To retrieve page screenshots (full-page images for each page in your indexed files), use the as_retriever method with the retrieve_page_screenshot_nodes=True parameter:

from llama_cloud import LlamaParseParameters
from llama_index.indices.managed.llama_cloud import LlamaCloudIndex

# Assume you have already created and ingested files into your index
index = LlamaCloudIndex(
name="my_image_index",
project_name="Default",
api_key="llx-...",
llama_parse_parameters=LlamaParseParameters(
take_screenshot=True,
),
)

# Wait for ingestion to complete if needed
index.wait_for_completion()

# Get a retriever that will return page screenshot images
retriever = index.as_retriever(retrieve_page_screenshot_nodes=True)

# Retrieve images relevant to your query
nodes = retriever.retrieve("What color is the company's logo?")

# Filter for image nodes (optional)
from llama_index.core.schema import ImageNode
image_nodes = [n.node for n in nodes if isinstance(n.node, ImageNode)]

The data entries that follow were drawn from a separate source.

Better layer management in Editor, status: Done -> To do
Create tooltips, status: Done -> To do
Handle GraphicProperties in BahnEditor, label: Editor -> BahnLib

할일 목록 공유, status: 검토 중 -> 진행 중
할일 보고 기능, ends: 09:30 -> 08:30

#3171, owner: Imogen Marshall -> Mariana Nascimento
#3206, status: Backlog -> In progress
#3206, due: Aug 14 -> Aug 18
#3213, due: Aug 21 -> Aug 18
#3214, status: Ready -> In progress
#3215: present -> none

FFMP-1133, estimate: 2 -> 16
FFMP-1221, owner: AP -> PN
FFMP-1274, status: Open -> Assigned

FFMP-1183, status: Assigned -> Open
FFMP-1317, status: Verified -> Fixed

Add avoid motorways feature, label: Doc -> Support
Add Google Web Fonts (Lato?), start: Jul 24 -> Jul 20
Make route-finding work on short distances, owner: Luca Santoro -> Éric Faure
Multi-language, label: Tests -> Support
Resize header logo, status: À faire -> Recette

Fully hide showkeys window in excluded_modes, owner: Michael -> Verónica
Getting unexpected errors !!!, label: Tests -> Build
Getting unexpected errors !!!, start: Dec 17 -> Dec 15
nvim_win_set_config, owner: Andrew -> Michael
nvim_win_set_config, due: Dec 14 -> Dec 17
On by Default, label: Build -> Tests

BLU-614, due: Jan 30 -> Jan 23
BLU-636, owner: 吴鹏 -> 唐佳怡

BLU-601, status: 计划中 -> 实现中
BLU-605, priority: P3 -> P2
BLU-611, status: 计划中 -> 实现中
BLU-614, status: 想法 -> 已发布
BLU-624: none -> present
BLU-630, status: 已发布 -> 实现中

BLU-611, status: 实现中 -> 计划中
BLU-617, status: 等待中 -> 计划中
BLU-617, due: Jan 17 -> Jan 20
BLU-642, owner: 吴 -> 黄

# Each ImageNode contains a base64-encoded image and metadata
for img_node in image_nodes:
print(img_node.metadata) # e.g., file_id, page_index, file_name
# img_node.image is a base64-encoded image string

Retrieving Page Figures

To retrieve figures (e.g., charts, diagrams, images) extracted from your documents, use the retrieve_page_figure_nodes=True parameter:

from llama_cloud import LlamaParseParameters
from llama_index.indices.managed.llama_cloud import LlamaCloudIndex

# Assume you have already created and ingested files into your index
index = LlamaCloudIndex(
name="my_image_index",
project_name="Default",
api_key="llx-...",
llama_parse_parameters=LlamaParseParameters(
extract_layout=True,
),
)

# Wait for ingestion to complete if needed
index.wait_for_completion()

# Get a retriever that will return page figure images
retriever = index.as_retriever(retrieve_page_figure_nodes=True)

nodes = retriever.retrieve("Describe the chart showing future growth projections")

image_nodes = [n.node for n in nodes if isinstance(n.node, ImageNode)]
for img_node in image_nodes:
print(img_node.metadata) # includes file_id, page_index, figure_name, file_name

Of course, to retrieve both page screenshots and figures, you can set both retrieve_page_screenshot_nodes=True & retrieve_page_figure_nodes=True.

Just ensure you've also set take_screenshot=True and extract_layout=True in your index's llama_parse_parameters to enable the necessary image extraction.

Conclusion

That's it! You can now retrieve images (screenshots and figures) from your indexed documents using LlamaCloud.

For more advanced use cases, such as composite retrieval or async usage, refer to the framework integration guide and the API reference.